— Begin Task input —
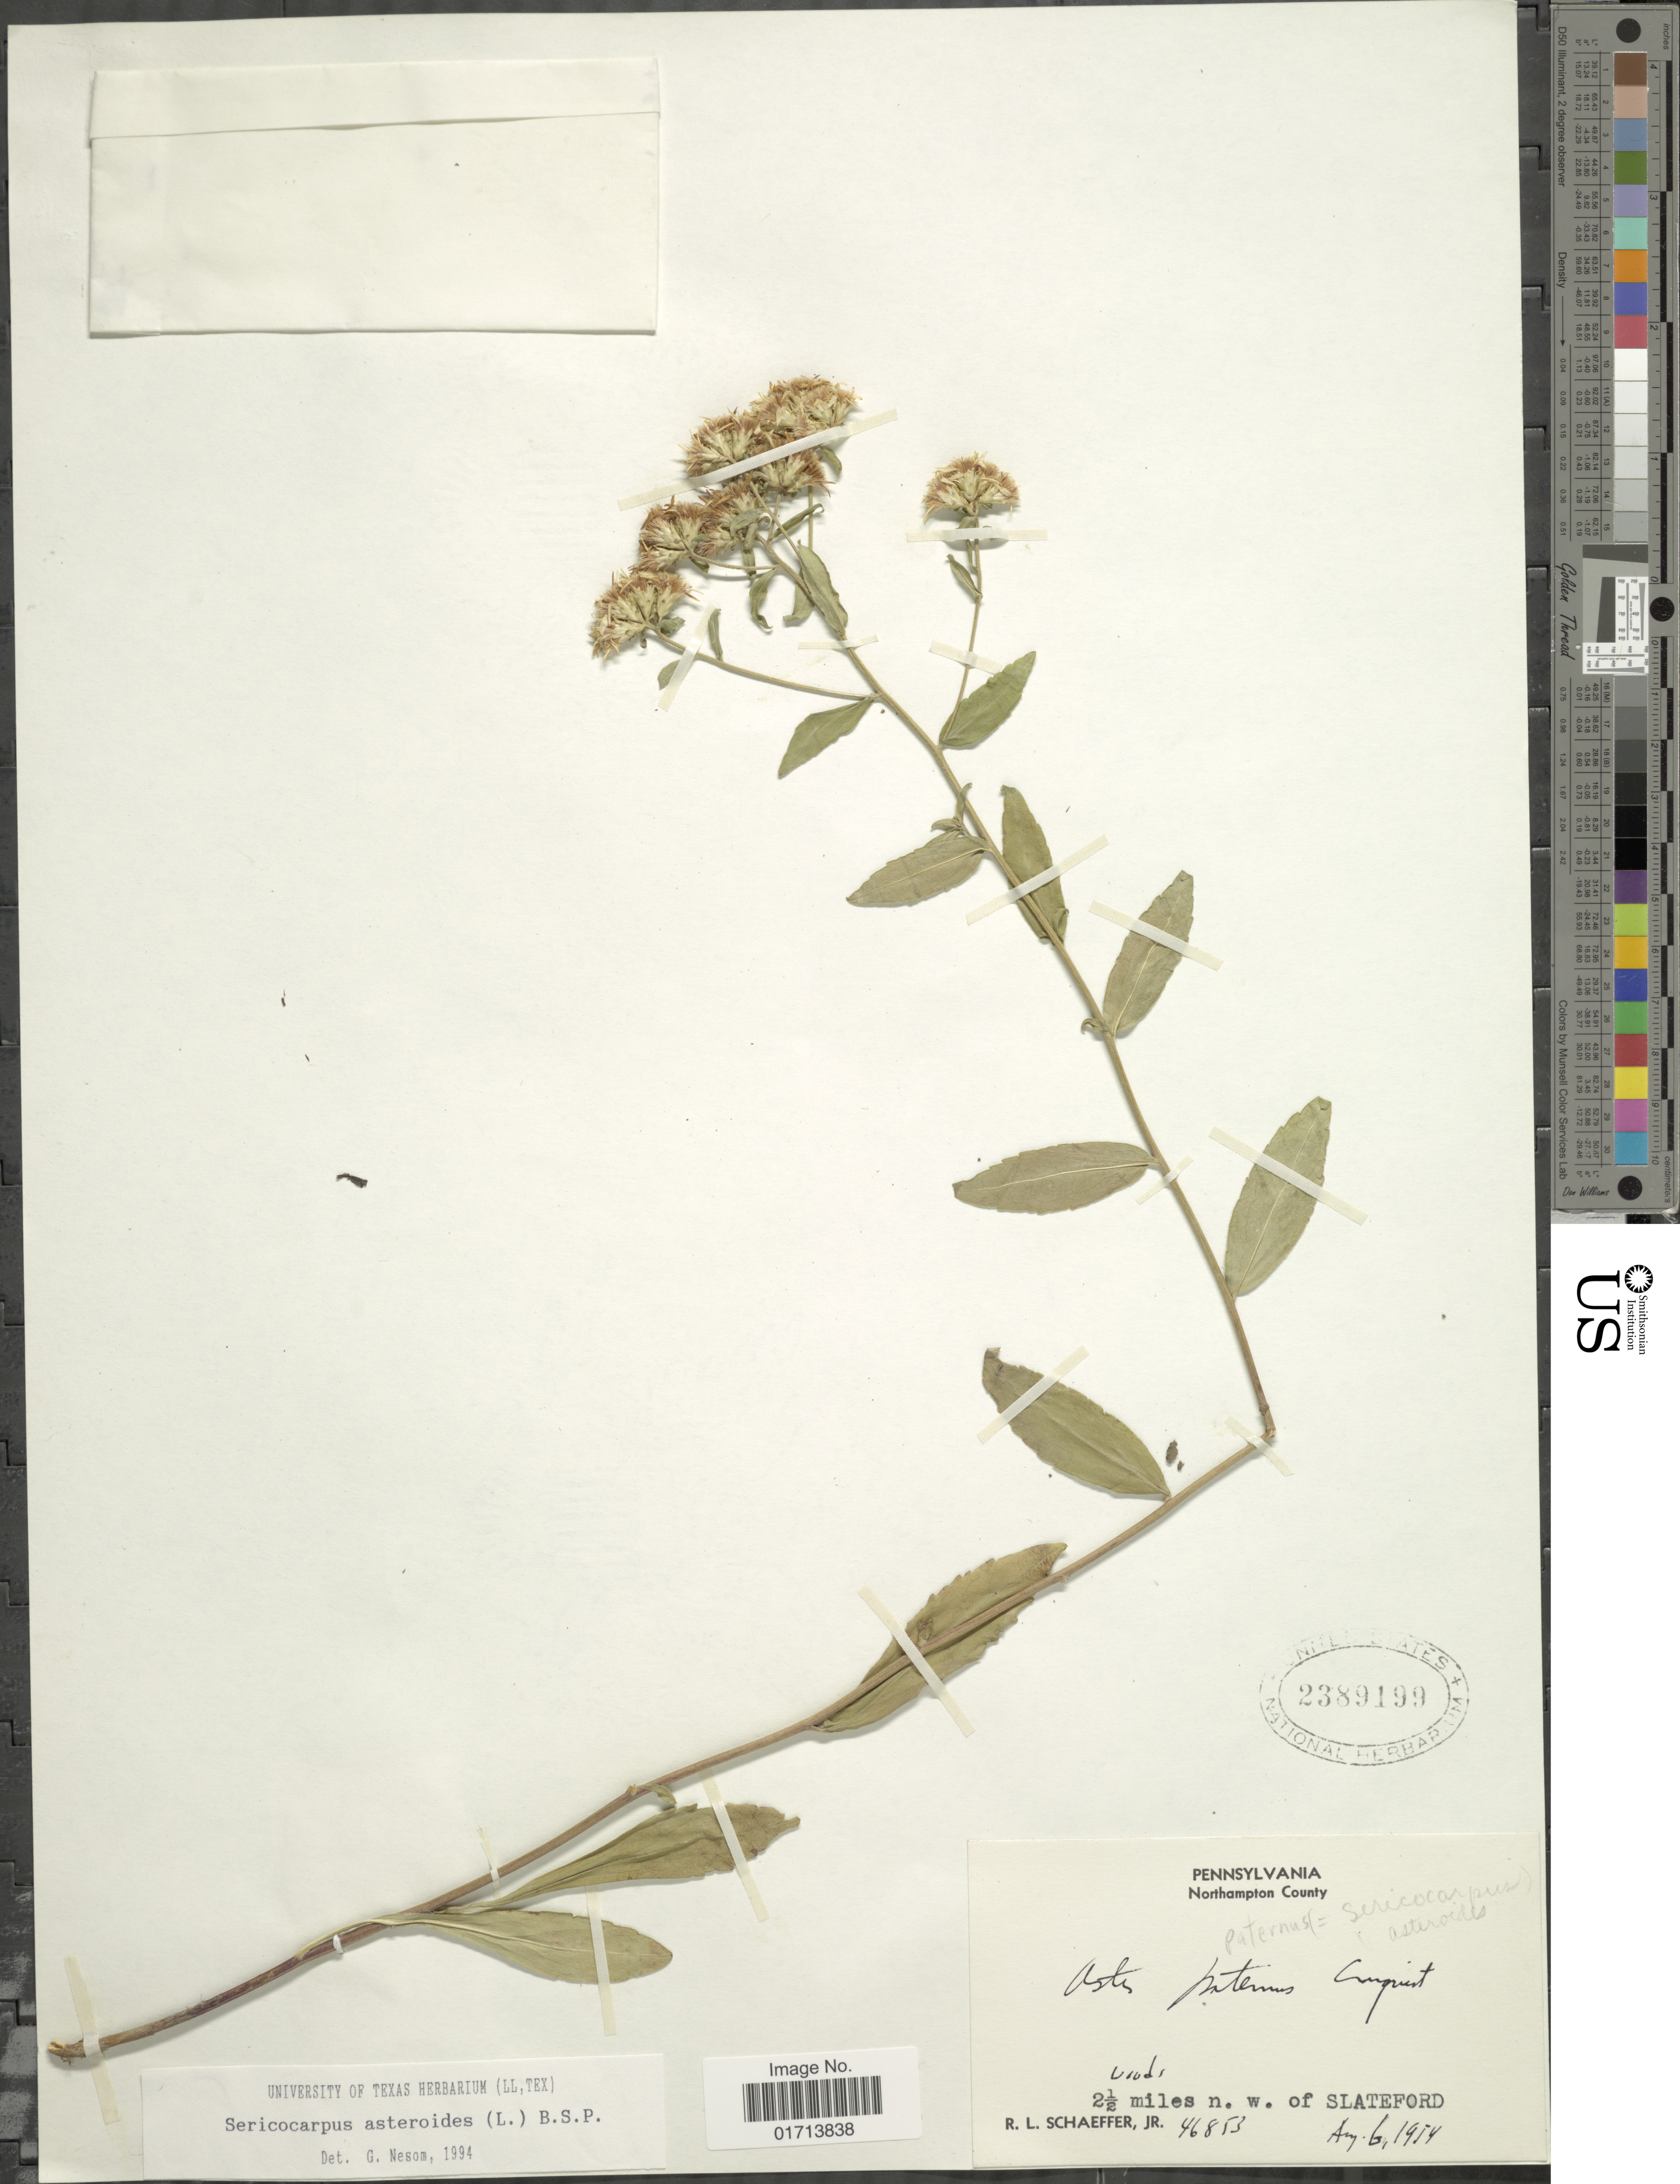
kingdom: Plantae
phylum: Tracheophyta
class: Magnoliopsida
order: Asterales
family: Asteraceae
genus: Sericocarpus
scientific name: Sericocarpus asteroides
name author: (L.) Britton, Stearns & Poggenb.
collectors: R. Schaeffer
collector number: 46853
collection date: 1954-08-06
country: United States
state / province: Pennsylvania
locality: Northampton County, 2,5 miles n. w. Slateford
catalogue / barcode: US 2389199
— End Task input —
*Required work*. Convert the records above into a Markdown table with columns "No." and "Line", giving each line its own numbered row. Skip blank lines and leave out the pictures.

*The output*.
| No. | Line |
|---|---|
| 1 | kingdom: Plantae |
| 2 | phylum: Tracheophyta |
| 3 | class: Magnoliopsida |
| 4 | order: Asterales |
| 5 | family: Asteraceae |
| 6 | genus: Sericocarpus |
| 7 | scientific name: Sericocarpus asteroides |
| 8 | name author: (L.) Britton, Stearns & Poggenb. |
| 9 | collectors: R. Schaeffer |
| 10 | collector number: 46853 |
| 11 | collection date: 1954-08-06 |
| 12 | country: United States |
| 13 | state / province: Pennsylvania |
| 14 | locality: Northampton County, 2,5 miles n. w. Slateford |
| 15 | catalogue / barcode: US 2389199 |